Ghana’s Treasury bill (T-bill) market extended its recent repricing last week, with yields continuing to decline amid a slight moderation in investor participation. Total bids tendered fell 41.18 percent week-on-week to GHS14.82 billion (US$711 million), signaling a marginal softening in demand. Despite this decline, investor appetite remained robust relative to the government’s GHS5.81 billion (US$279 million) target, translating into an oversubscription rate of 155.34 percent.
This demonstrates that Ghanaian investors continue to view T-bills as a secure short-term investment, even as liquidity conditions evolve.
Of the total bids, the Treasury accepted GHS8.81 billion (US$423 million), leaving GHS6.02 billion (US$289 million) in excess demand unallocated. This translated into a cover on target of 1.52x and a bid-to-cover ratio of 1.68x, highlighting persistent competition for available securities. Analysts note that while participation has softened slightly, strong oversubscription levels indicate continued investor confidence in T-bills as a low-risk, short-term investment vehicle.

Yields compressed sharply across all tenors. The 91-day T-bill yield declined by 113 basis points to 5.32%, the 182-day bill fell by 120 basis points to 6.98 percent, and the 364-day bill moderated by 44 basis points to 9.76 percent. This drop reflects sustained front-end repricing and ongoing demand pressure from investors, particularly those focused on yield-sensitive, short-term instruments. Market participants are responding to ample liquidity in the banking system, which allows for competitive bidding while maintaining tight spreads across the curve.
Liquidity conditions in Ghana’s financial system are expected to remain supportive in the near term, sustaining downward pressure on yields.
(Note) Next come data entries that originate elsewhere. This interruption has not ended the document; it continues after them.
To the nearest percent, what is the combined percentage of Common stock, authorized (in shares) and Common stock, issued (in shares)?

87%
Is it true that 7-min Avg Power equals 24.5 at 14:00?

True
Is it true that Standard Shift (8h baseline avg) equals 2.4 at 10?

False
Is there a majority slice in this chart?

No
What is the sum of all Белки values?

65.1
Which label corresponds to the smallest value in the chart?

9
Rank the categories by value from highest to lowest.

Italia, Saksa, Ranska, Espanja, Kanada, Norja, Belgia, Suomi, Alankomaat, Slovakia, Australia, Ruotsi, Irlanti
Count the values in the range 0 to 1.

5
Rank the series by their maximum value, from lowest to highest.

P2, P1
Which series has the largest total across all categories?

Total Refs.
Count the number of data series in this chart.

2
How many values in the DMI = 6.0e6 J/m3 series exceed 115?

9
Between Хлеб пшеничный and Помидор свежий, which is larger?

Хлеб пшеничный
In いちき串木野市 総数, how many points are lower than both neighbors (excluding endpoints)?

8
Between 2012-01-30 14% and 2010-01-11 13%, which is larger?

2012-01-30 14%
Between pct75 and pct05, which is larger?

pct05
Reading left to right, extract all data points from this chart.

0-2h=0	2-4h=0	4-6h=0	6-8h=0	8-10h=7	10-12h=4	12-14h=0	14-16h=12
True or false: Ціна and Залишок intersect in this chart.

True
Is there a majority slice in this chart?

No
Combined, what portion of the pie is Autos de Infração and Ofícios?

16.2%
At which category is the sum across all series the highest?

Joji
Ample cash in the banking sector, combined with the government’s active debt issuance strategy, has ensured a steady pipeline of funds seeking placement in short-term securities. Analysts argue that this environment favors the continued compression of yields, especially in shorter-dated instruments where investor appetite remains strong.

Looking ahead, participation is expected to soften gradually, particularly among yield-sensitive investors, as market participants take more tactical positions ahead of upcoming government bond reopenings. Investors are likely to assess short-term T-bill opportunities against medium- and long-term bonds, adjusting portfolios to balance liquidity needs, yield expectations, and exposure to potential market shifts. This tactical approach may lead to slightly lower tender volumes while still sustaining demand for government paper.
The next T-bill auction is scheduled for Thursday, March 5, 2026. The Treasury plans to raise GHS5.68 billion (US$273 million) through the issuance of 91-day, 182-day, and 364-day bills, primarily to cover maturing bills totaling GHS5.60 billion (US$269 million). Market observers expect strong interest, though bidding may be more selective following last week’s repricing. The auction will provide insight into investor sentiment and expectations for interest rate movements in the coming weeks.

Overall, Ghana’s primary T-bill market demonstrates a resilient demand-supply balance. Despite a modest decline in total tendered bids, strong oversubscription levels and firm bid-to-cover ratios indicate ongoing confidence in government securities. The recent yield compression highlights the attractiveness of short-term instruments amid supportive liquidity conditions, while signaling that front-end yields may remain under pressure in the near term.
As investors prepare for the upcoming auction, the market is expected to remain robust, with demand continuing to be influenced by liquidity availability, tactical positioning, and anticipation of the broader bond market reopening. For now, Ghana’s T-bill market continues to offer both secure short-term investment opportunities and a barometer of interest rate expectations within the domestic financial system.